The Who frontman Roger Daltrey told Billboard that WHO, the band’s first album in 13 years, almost contained a rap part. According to Daltrey, guitarist Pete Townshend wrote a rap portion in the new album’s opening track “All This Music Must Fade,” which the frontman refused to perform. Granted, we can’t help but be morbidly curious as to what Townshend’s bars would entail.
“I ain’t going there,” Daltrey insisted to Billboard. “I love people that do that. It’s incredibly clever. It’s incredibly technical and they’re brilliant, but if I did it, it would be laughable. I could probably do it, but it would be pastiche. I had to convince [Townshend] to cut it out; I said, ‘You’re welcome to leave it in if you do the rap.’ Obviously he didn’t feel comfortable doing it, either.”
The nixed rap was just one example of a band dynamic where Daltrey claims he constantly has to insert himself into the recording process so that the music represents both of their artistic sensibilities, not just Townshend’s. The way Daltrey (passive aggressively) explains it, he’s the one who makes the high-concept songs that Townshend writes accessible.

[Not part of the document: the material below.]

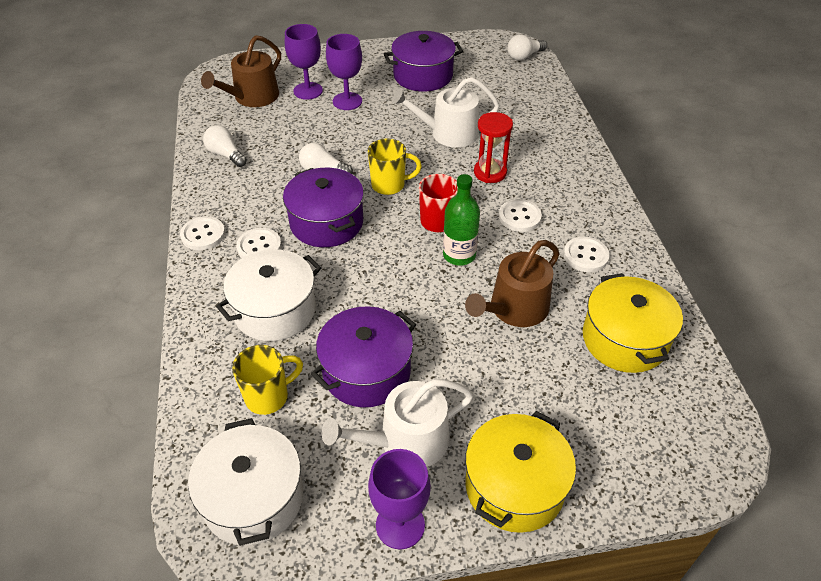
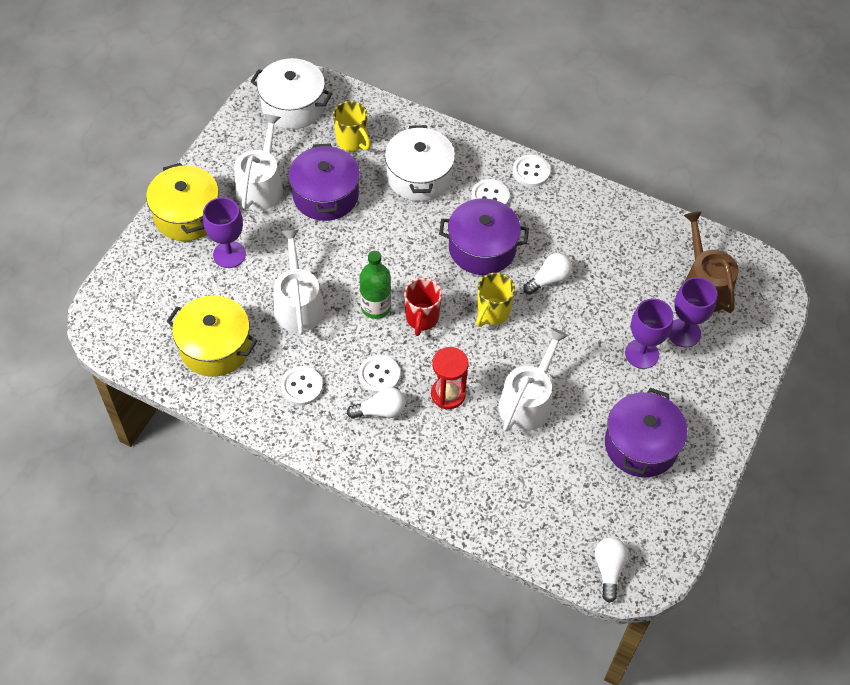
camera: 125 degrees right, 10 degrees up
white light bulb [203,125,247,167] -> white light bulb moved to [347,387,406,419]
yellow mug [232,345,303,415] -> yellow mug turned 45 degrees counterclockwise [333,101,371,151]
purple goblet [368,449,431,550] -> purple goblet moved to [203,197,246,268]
brown watering can [465,240,560,327] -> white watering can [274,229,324,335]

“I’ll work with Pete any time,” Daltrey said. “But I would like to do an album where we work together—not necessarily in the studio together, but on the project. It seems to me that Pete cooks up projects on his own that are narratively tricky for the general public to get into. By working together, I think some of those problems might be solved. We could come up with something really good.”
As if you’d need any more evidence that the two septuagenarians can barely stand to be in the same room together, Daltrey revealed the circumstances under which the surviving Who members recorded WHO: separately, with their own engineers and producers.
For anyone interested in watching these two rock legends barely conceal their contempt for each other on stage, The Who have announced extensive 2020 tour dates.